Since assembling this chart, I've changed my opinion about some examples. Aerial transport in India (the purported Vimanas), as well as Dropa stones, ultrasonic drills in Ancient Egypt, the Egyptian Dendera lights, and the Klerksdorp spheres, which are all presently in the grey unproven zone, I would put in the blue zone as, in my opinion, they have no credibility.
Conversely, I believe the Saqqara 'glider', a 200 BC wooden model of a bird in the Cairo Museum, which may have aerodynamic properties, would move into the grey zone, with more investigation needed. This doesn't mean that I think Ancient Egyptians had aircraft, but perhaps there was some limited experimentation with aerodynamics, if only with small models. Also, I would move Viking runestones in North America further into the proven zone, since a smelting crucible and traces of copper alloys at Baffin Island in Arctic Canada has recently confirmed Viking metallurgy in that region between c. 1000-1400 AD. Not only is this the earliest high-temperature nonferrous metalworking in the New World north of Mesoamerica, its uncovering at the second confirmed Viking settlement in Canada opens to the way to a previously unknown transatlantic trade network between Viking seafarers and Native Americans. This also strengthens the case for Viking inscriptions in North America, and the Norse penny from Maine.

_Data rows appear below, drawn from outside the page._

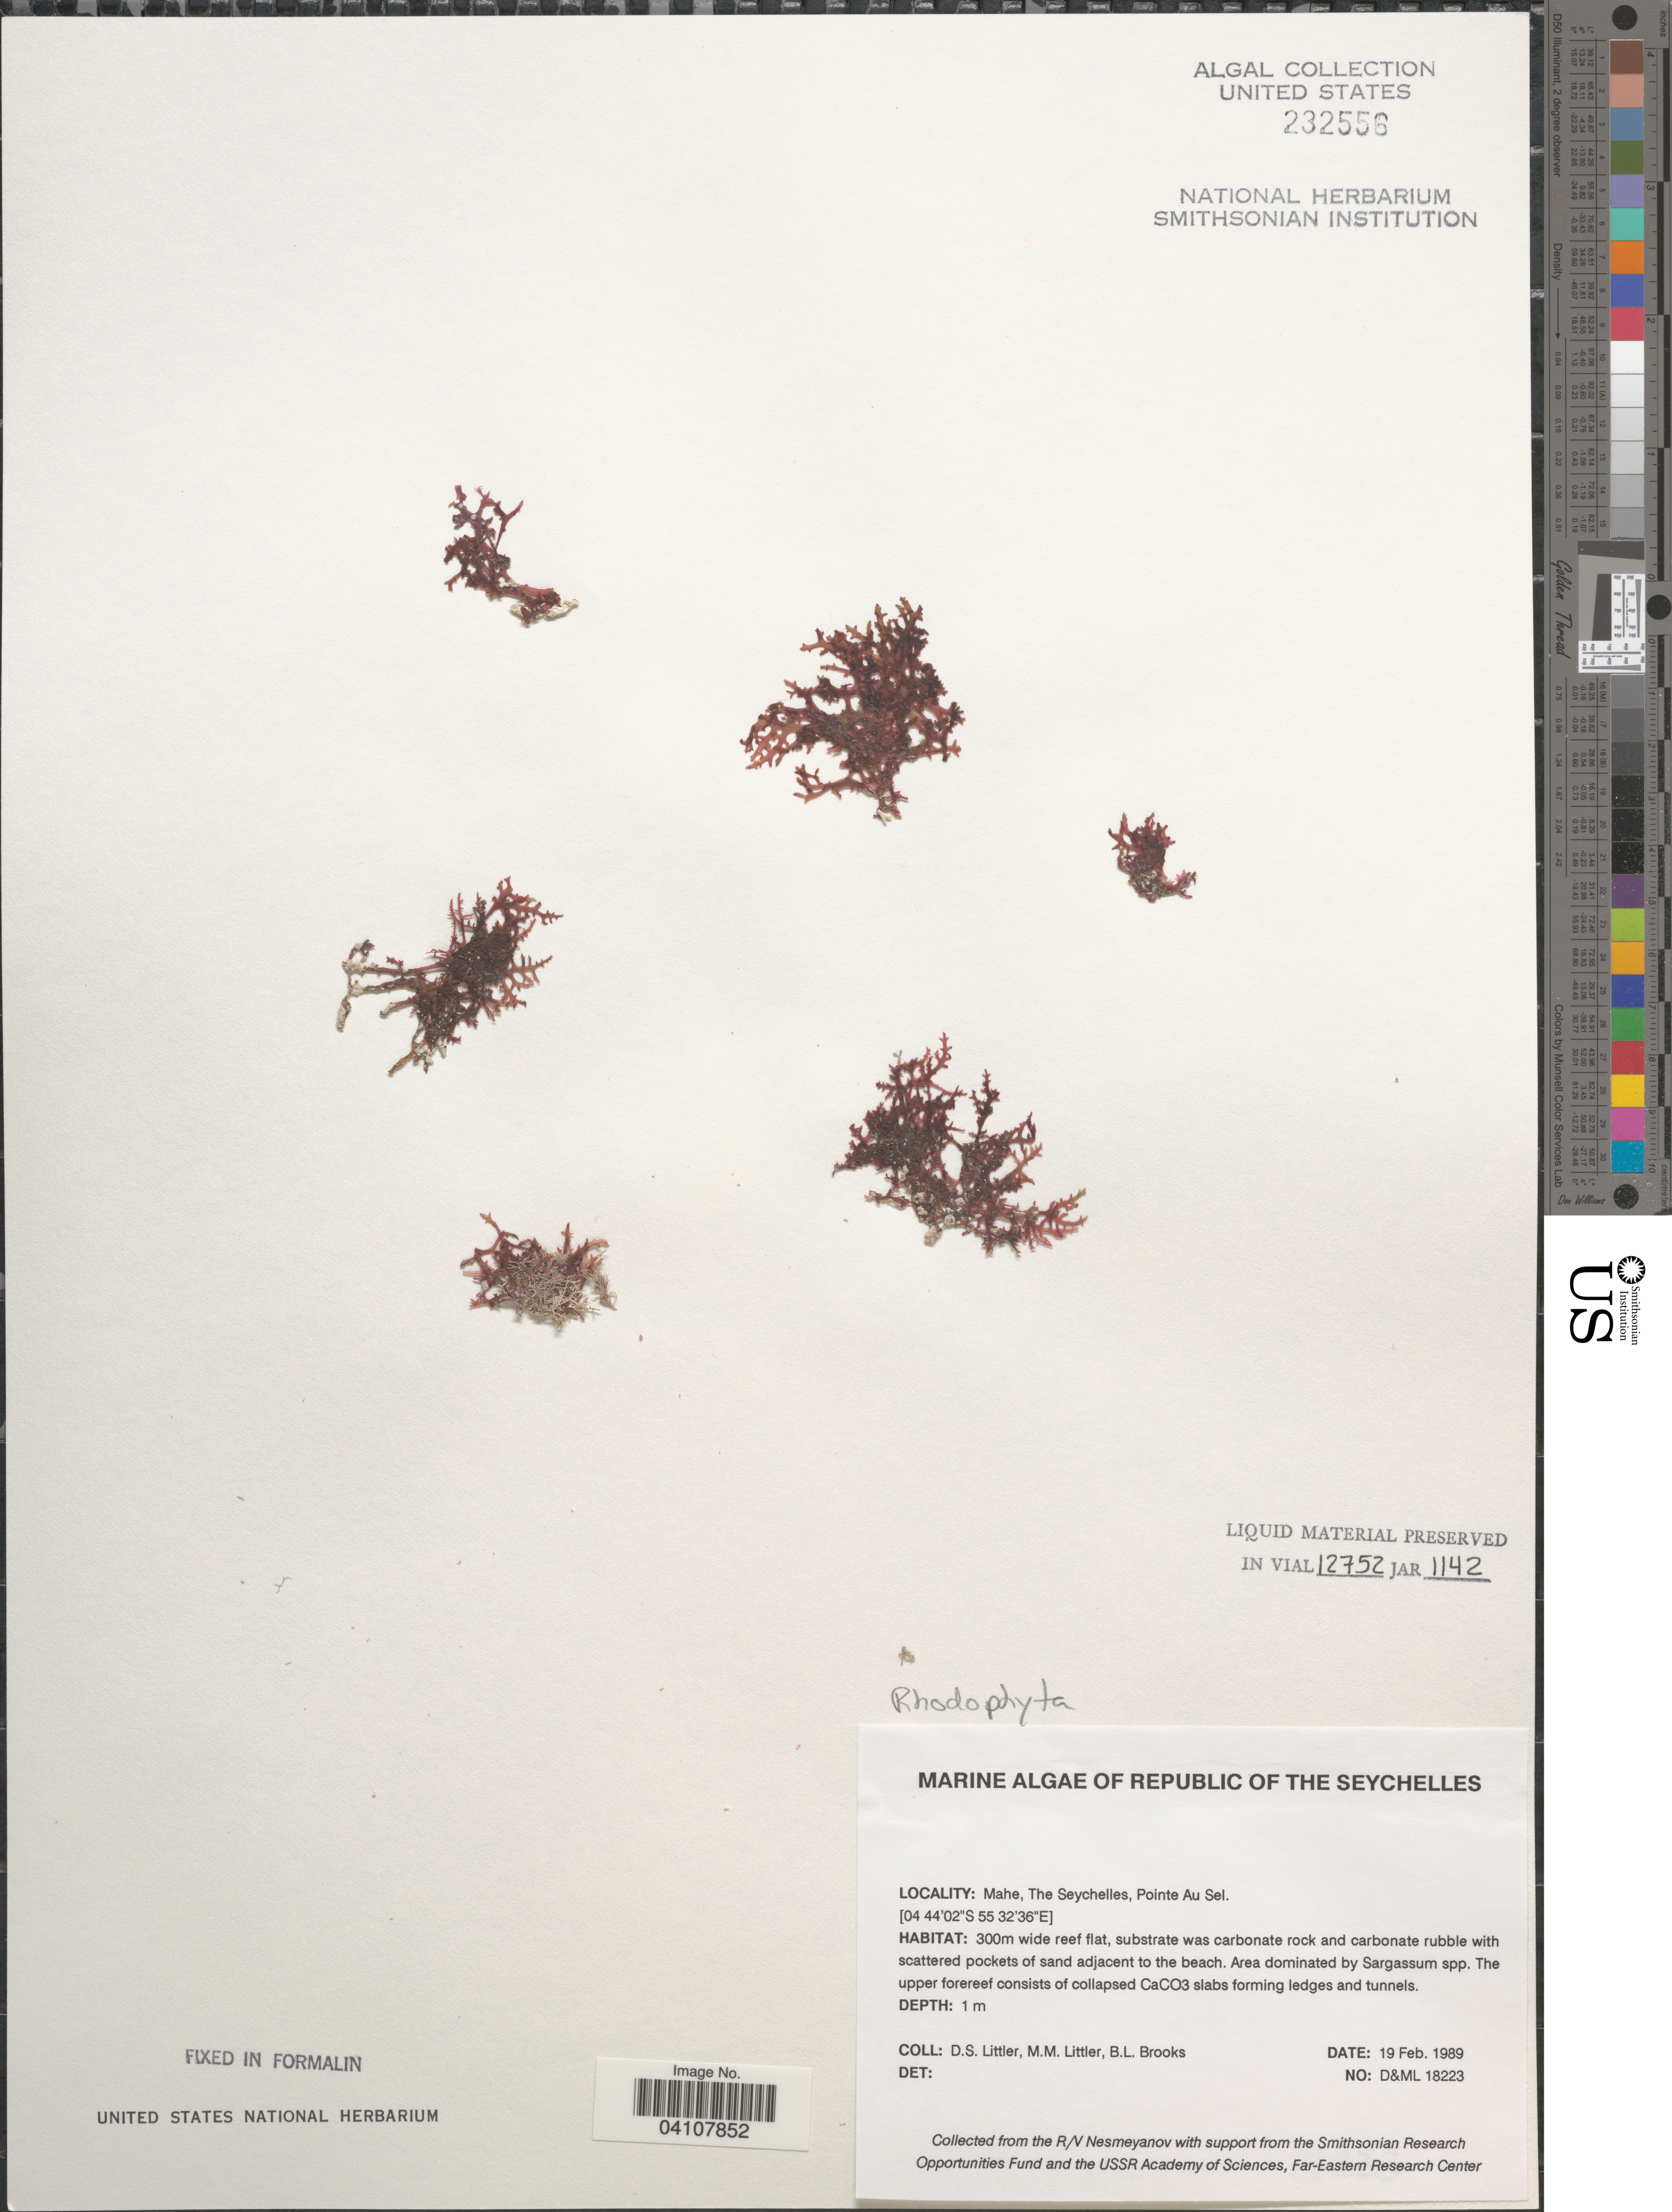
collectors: D. S. Littler & B. Brooks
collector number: D&ML18223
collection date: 1989-02-19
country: Seychelles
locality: Republic of the Seychelles. Mahe, Pointe Au Sel.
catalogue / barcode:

Perhaps you think I'm being too hard on some examples, or too credulous about others. What do you think? Is there good evidence for Vimanas in ancient India, or Egyptian mummies in the Grand Canyon. Whatever your thoughts, I'd like to hear from you.
OOPARTS IN MOVIES
Anomalous artifacts have inspired movies tracking back to 1968, a year of two classic OOPART flicks. Stanley Kubrick & Arthur C. Clarke’s mindwarping 2001: A Space Odyssey, and Planet of the Apes, adapted from Pierre Boulle’s novel. In 2001 a perfect but apparently pointless black monolith dug up on the moon catalyses a voyage beyond limits, whereas Planet delivered up its erstwhile Statue of Liberty at the film’s finale.
Hudson Hawk (1991) is a quasi-OOPART movie with its reconstruction of the ‘gold machine’ of Leonardo Da Vinci. More successfully OOPARTish is Chronos (1993) where a medieval alchemists’ small golden mechanism designed to bestow eternal life is lost until 1997. The rollicking Stargate (1995) is titled after its alien OOPART, an ancient portal to another galaxy. Lara Croft: Tomb Raider (2001) has mystic Triangle of Light, forged from metal from a meteorite that fell during the final phase of the last planetary alignment 5,000 years earlier. In Transformers (2007) the OOPART mcguffin is the awesome Allspark, discovered in the Arctic by Victorian explorers, and capable of turning any machine into a psychotic alien super-robot.
The Indiana Jones movies venture closest to OOPART territory in the latest installment, Indiana Jones and the Kingdom of the Crystal Skull (2008) drawing on actual crystal skulls from Central America. While Mayan and Atlantean claims have been made for their origins, their ancient provenance has never been firmly established.